Throughout the film, Close tried to play Alex, not as a vindictive woman, but as a struggling woman with her mental health and being mistreated by a man who saw her more as an object than a person. Close stayed true to this. She did not want audiences to perceive her character as crazy. Instead, she wanted her to be a case study about what happens when someone’s mental health goes unchecked. 

This paid off. The film received six Academy Award nominations, including one for Close. It could have been a standard psychological thriller but turned into something far bigger, thanks to everyone involved. The original ending, however, became a source of contention for everyone involved. 

The original ending of ‘Fatal Attraction’

The film has a memorable ending, in which Alex fights both Dan and his wife. Wielding a knife, she threatens to kill Archer’s character before a struggle ensues.

By the end of the battle, Douglas dunks her head inside a tub and presumably drowns her. However, rather than go out like that, Alex fights back, running at them with a knife before Archer shoots her and the film ends with her embracing her husband. 

The ending is memorable, but those on set were not fans. The studio executive spoke about the original ending in a book. 

“We did about six screenings,” Lansing wrote (per The Hollywood Reporter. “And at every single screening, when Anne says, ‘If you come near my family again, I’ll kill you,’ the audience bursts into applause. [Paramount CEO] Frank Mancuso said, ‘I think they want Anne Archer to kill Glenn Close.’ And I looked at him, speechless, because I thought he was crazy.”

Eventually, they filmed a new ending, but that ending did not sit well for many people in the cast and behind the scenes.
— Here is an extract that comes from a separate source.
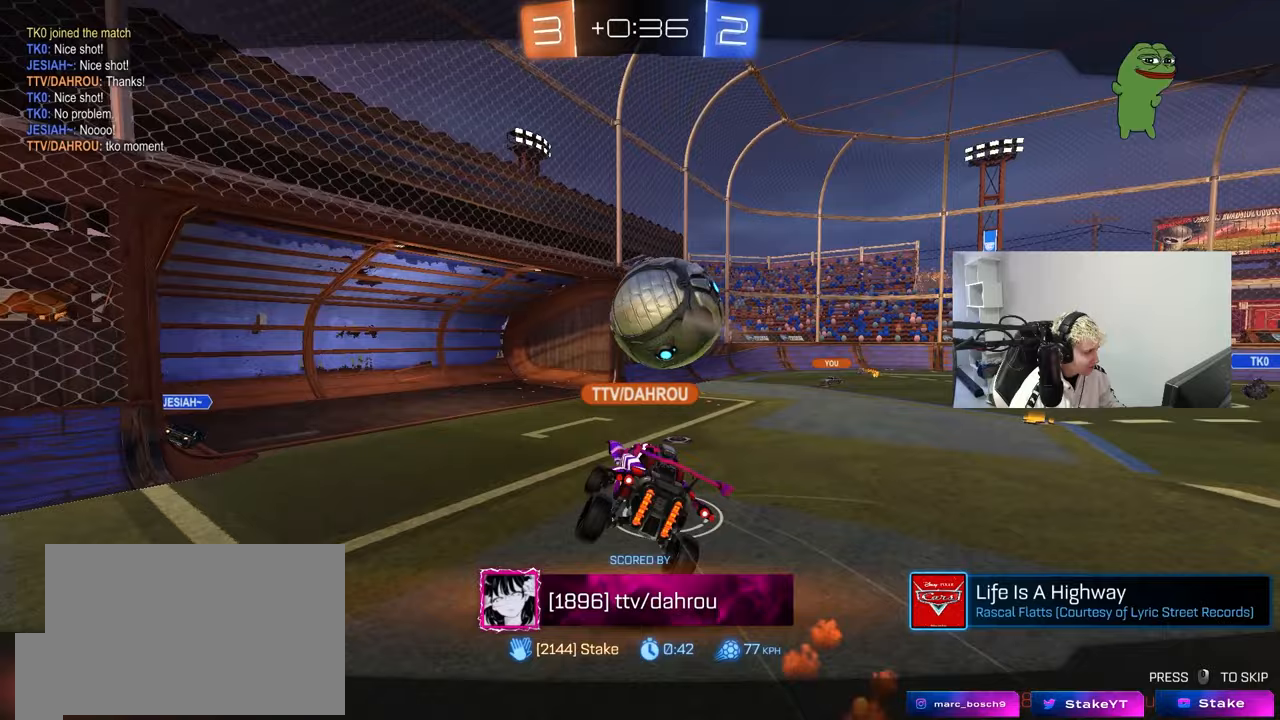
Gameplay with keyboard and mouse; each line is a JSON object with the keys and mouse buttons held at the frame after it. "events" lists presses ("down") and releases ("up") of "1", "2", "3", "4", "5", "a", "alt", "c", "caps_lock", "ctrl", "d", "e", "f", "g", "q", "r", "s", "shift", "space", "t", "tab", "v", "w", "x", "z", "mouse_left", "mouse_wheel" and "mouse_right" between this image and that frame as [ms after this image, input, new state], when the widget could be followed in between. "mouse_left", "mouse_wheel", "mouse_right" = the "left", "wheel", "right" buttons of the "mouse" list. No other keys are recorded. "wheel" means that the mouse wheel is clicked or scrolled. Mouse movement is not recorded.
{"keys": ["tab"], "mouse": [], "events": [[267, "tab", "down"]]}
In fact, it was so unpopular that the studio had to bribe director Adrian Lyne to film a new one. 

How they changed the ending

Studio executive Sherry Lansing spoke about the difficulties of running major Hollywood productions in a book called Leading Lady. According to Lansing, her boss, Ned Tanen, wanted Close’s Alex to get her comeuppance and demanded that they change the ending. Lyne did not like that. 

“Adrian went nuts,” Lansing wrote (per Vanity Fair), “He felt that changing the ending was kowtowing to the lowest common denominator, and I agreed. Here was this wonderful film about how all your actions have consequences, and now they wanted to change the whole point. I felt it was morally wrong, and if I agreed to do it, I’d be selling out.”

Lyne, however, had a price tag. After Tanen offered $1.5 million, no strings attached, to film a new ending, the director and writers begrudgingly reshot the end to appease audiences. Despite the acclaim, the finale still gets criticized for its misogyny. Close and Lansing both are uneasy about the final scene, but it goes to show just how far Hollywood will go to get its movies off the ground.